We've been leaning away from pure polygons for decades, anyway. Vertex skinning, SDFs, volumetrics, simulation, and a lot more.
The meshes in a From Software game are for exmple hilariously simple, most of the animation is force simulation to make the famous "frizzles" that they like.
The "vertex" in "vertex skinning" is really just "a thing with a position that gets moved."
p' = Σ wᵢ · Mᵢ · p
It's just a position. Triangles can come along for the ride downstream, but they're not essential, which is one of the reasons it's so efficient for some stuff. Polygons are the optimal surface - but surfaces are often extraneous.

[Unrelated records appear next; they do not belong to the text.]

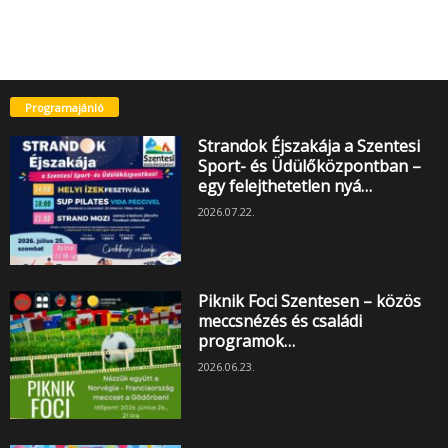
Programajánló
Strandok Éjszakája a Szentesi
Sport- és Üdülőközpontban –
egy felejthetetlen nyá…
2026.07.22.
Piknik Foci Szentesen – közös
meccsnézés és családi
programok…
2026.06.23.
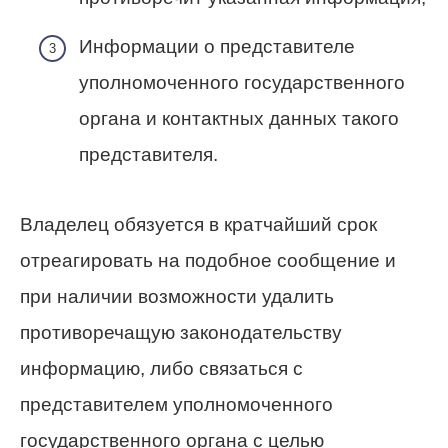
Информации о представителе
уполномоченного государственного
органа и контактных данных такого
представителя.
Владелец обязуется в кратчайший срок
отреагировать на подобное сообщение и
при наличии возможности удалить
противоречащую законодательству
информацию, либо связаться с
представителем уполномоченного
государственного органа с целью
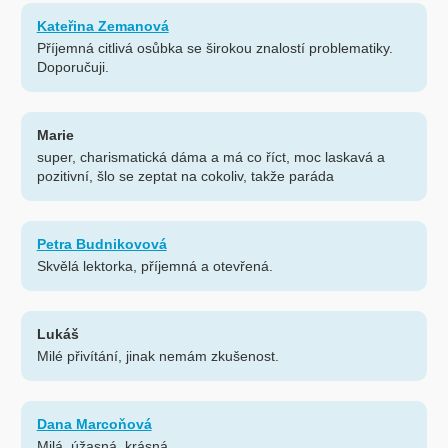
Kateřina Zemanová
Příjemná citlivá osůbka se širokou znalostí problematiky.
Doporučuji.
Marie
super, charismatická dáma a má co říct, moc laskavá a
pozitivní, šlo se zeptat na cokoliv, takže paráda
Petra Budnikovová
Skvělá lektorka, příjemná a otevřená.
Lukáš
Milé přivítání, jinak nemám zkušenost.
Dana Marcoňová
Milá, úžasná, krásná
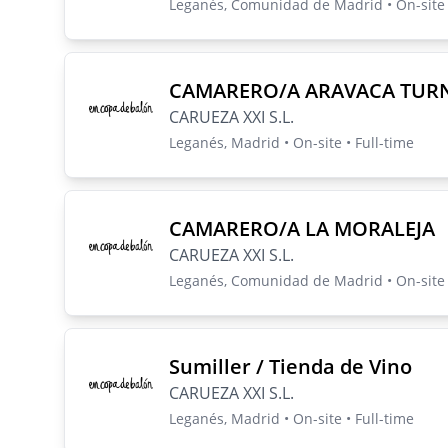
Leganés, Comunidad de Madrid • On-site •
CAMARERO/A ARAVACA TUR
CARUEZA XXI S.L.
Leganés, Madrid • On-site • Full-time
CAMARERO/A LA MORALEJA
CARUEZA XXI S.L.
Leganés, Comunidad de Madrid • On-site •
Sumiller / Tienda de Vino
CARUEZA XXI S.L.
Leganés, Madrid • On-site • Full-time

Take all this a few hefty grains of salt, I'm an amateur in the field. My 3d/CAD work is strictly in support of my enterprise stuff. And making wicked battlemaps for gaming VTTs, natch.
But I will stand by the overarching statement that polygons are in fact an abstraction, and bridging that abstraction with whatever is in splats would be wicked awesome.
If you can sample points inside a volume, in theory you could do that with splat geometry. If someone figures out a way to pass in animation time to a sampler, sample along geometry/wireframe or something else, and keep it from overly twinkling it might change everything.
I’m hand waving all the complexity into “if done one figures out”, of course.
I just don’t see why this method can’t evolve in the way diffusion models have evolved (knowing very little of the geberative mechanics of splats).
Not sure that's what you mean, but there was recently a paper where they put meshless (e.g. voxel or SDF) geometry in an animated tetrahedral mesh "cage" and then animate the meshless model by animating the mesh cage:
https://diglib.eg.org/server/api/core/bitstreams/bd94e19b-98...
https://youtube.com/watch?v=6lKAvxV2mno
https://youtube.com/watch?v=3c3-ue-fd88
Though this currently isn't compatible with 3DGS if I understand the limitations section correctly.
> Finally, our method operates unordered, limiting its suitability for complex volumetric effects. However, a potential solution lies in sorting the generated intervals for proper blending. This enhancement could improve our approach’s compatibility with various meshless representations, such as radiance fields and volumetric lighting.